Hacker News new | ask | show | jobs
by a7b3fa 2260 days ago
Jonesforth is insanely cool. The linked mirror seems to be missing 'jonesforth.f'. Maybe try check out this one[1] for the full implementation.

I recently tried porting Jonesforth to UEFI[2], so I could run it directly on my hardware without needing an operating system. I was actually surprised by how easy it turned out to be.

Okay, admittedly I ended up rushing a bit towards the end, and the final result is very bare-bones - it can do "Hello, World!", Fibonacci numbers, and then that's pretty much it. Still, it was a lot of fun, and I would totally recommend a project like this, especially if you don't usually work with "low-level" development.

I also ended up writing a blog post[3] to help people get started writing assembly for UEFI. The best resource is probably the OS Dev wiki, though. It has a ton of great resources.

[1]: https://github.com/nornagon/jonesforth

[2]: https://github.com/c2d7fa/jonasforth

[3]: https://johv.dk/blog/bare-metal-assembly-tutorial.html

[4]: https://wiki.osdev.org/Expanded_Main_Page

2 comments

Is jonesforth singlethreaded or does it utilize all available cpu cores? I only ask because a lot of these little baremetal languages just do the bare minimum needed to boot to a repl without exploiting the full capabilities of the hardware
It's single-threaded because it's a learning tool not a forth you'd ever want to use in an environment where performance would matter. Single-threaded or not, forth interpreters [not compilers] have terrible interaction with branch prediction - they will never perform well on modern CPUs. Virtually every other instruction executed is a jmp that cannot be predicted and thus will collapse the pipeline.
> forth interpreters..have terrible interaction with branch prediction - they will never perform well on modern CPUs.

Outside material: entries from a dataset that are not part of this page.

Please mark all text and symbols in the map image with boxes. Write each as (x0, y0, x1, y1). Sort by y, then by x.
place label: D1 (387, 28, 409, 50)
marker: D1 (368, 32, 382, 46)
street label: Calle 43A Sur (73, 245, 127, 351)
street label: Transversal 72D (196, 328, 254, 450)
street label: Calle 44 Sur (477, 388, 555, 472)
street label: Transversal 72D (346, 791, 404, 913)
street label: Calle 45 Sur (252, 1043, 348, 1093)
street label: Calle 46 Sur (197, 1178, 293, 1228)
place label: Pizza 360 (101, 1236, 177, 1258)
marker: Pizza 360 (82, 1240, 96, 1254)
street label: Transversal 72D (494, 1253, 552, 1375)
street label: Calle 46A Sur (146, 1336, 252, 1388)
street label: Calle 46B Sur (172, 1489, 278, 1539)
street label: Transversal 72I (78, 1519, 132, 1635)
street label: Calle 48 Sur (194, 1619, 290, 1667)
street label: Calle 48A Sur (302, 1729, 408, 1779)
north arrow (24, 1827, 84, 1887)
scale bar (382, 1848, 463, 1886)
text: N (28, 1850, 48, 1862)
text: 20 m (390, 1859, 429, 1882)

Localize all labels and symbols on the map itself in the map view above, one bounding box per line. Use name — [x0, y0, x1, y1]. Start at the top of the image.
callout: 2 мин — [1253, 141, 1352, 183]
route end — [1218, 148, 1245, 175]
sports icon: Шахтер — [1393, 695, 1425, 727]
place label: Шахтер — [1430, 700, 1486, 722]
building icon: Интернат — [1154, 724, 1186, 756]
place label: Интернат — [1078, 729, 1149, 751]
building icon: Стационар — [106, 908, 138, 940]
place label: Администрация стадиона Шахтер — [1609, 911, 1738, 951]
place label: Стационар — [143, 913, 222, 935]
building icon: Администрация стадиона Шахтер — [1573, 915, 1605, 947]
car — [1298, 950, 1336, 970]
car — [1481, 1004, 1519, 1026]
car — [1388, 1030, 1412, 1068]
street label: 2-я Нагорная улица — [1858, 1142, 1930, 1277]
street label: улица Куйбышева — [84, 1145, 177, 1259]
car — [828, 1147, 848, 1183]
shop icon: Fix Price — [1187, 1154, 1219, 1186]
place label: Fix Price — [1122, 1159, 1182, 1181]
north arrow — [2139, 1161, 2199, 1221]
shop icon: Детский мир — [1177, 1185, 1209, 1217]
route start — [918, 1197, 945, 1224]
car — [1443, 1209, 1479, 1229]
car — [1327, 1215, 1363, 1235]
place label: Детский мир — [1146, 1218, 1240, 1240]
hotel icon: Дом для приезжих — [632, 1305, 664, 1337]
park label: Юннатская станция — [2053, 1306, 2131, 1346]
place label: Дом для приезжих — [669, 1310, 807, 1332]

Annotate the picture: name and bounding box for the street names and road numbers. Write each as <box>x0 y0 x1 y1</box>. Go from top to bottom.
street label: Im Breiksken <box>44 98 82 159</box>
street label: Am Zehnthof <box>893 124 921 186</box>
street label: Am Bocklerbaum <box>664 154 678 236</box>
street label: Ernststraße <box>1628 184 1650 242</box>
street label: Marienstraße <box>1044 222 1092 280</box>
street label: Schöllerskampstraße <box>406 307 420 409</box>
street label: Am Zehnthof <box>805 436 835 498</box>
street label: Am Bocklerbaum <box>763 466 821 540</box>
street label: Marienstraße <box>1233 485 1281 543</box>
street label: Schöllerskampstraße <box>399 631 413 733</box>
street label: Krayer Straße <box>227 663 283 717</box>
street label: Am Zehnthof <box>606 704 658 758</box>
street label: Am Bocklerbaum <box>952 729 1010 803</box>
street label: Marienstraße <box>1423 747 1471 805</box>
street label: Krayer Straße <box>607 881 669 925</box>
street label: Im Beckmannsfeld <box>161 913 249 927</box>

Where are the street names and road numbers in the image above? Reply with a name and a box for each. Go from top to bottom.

Interesting statement. It led me to this paper:

Branch Prediction and the Performance of Interpreters - Don’t Trust Folklore (2015)

https://hal.inria.fr/hal-01100647/document (pdf)

"..Many studies go back to when branch predictors were not very aggressive. Folklore has retained that a highly mispredicted indirect jump is one of the main reasons for the inefficiency of switch-based interpreters."

"The accuracy of branch prediction on interpreters has been dramatically improved over the three last Intel processor generations. This..has reached a level where it cannot be considered as an obstacle for performance anymore."

There is an older paper by Anton Erl that already showing variations in performances for the same implementation technique from one generation of Pentium to another and of course between AMD and Intel.

Personally, I stopped worrying and used the most convenient implementation for my use case (portable interpreter written in C). Your set of primitives and how you code your Forth programs usually have a much larger improvement potential.

That paper refers to interpreters in the traditional sense. However threaded code is not interpreted in the same way. After every instruction is a computed jump. There are benchmarks on this in the jonesforth code you can actually run and you will observe the exact problem there.
Note that the paper does compare a switch-based dispatcher to a computed-goto version ('jump threading') - cf figure 2. The latter used to have a significant performance advantage over the former, which is apparently no longer true (cf figure 3 (a)). That of course doesn't invalidate your point.
> they will never perform well on modern CPUs

Is this statement for indirect threaded Forths only? What about direct threaded, token threaded and sub-routine threaded Forths?

So basically the opposite of APL.
Any language that arranges data in arrays or large structs does well on modern machines, especially with vector and SIMD extensions. To be fair to Forth, there exist machines that are well-suited to running "threaded code"[1], it's just that they are not machines that are commonly available today.

[1] "threaded" has nothing to do with multithreaded: https://en.wikipedia.org/wiki/Threaded_code

I don't buy this. I understand the use of your term 'threaded', but these are unconditional and therefore can be incorporated into the instruction pipeline with little or no overhead. Here's a very old SO post, CPus won't have got worse since then

https://stackoverflow.com/questions/5127833/meaningful-cost-...

"But in general, on modern processors, there is minimal cost for an unconditional jump. It's basically pretty much free apart from a very small amount of instruction cache overhead. It will probably get executed in parallel with neighbouring instructions so might not even cost you a clock cycle. "

If they were all unconditional, that would be fine. The problem is they are all computed jumps (see jonesforth for details).
Thanks for the link, that looks really interesting
UEFI forth sounds like a really cool project. Also cool to learn FASM has an easy way to generate efi executables.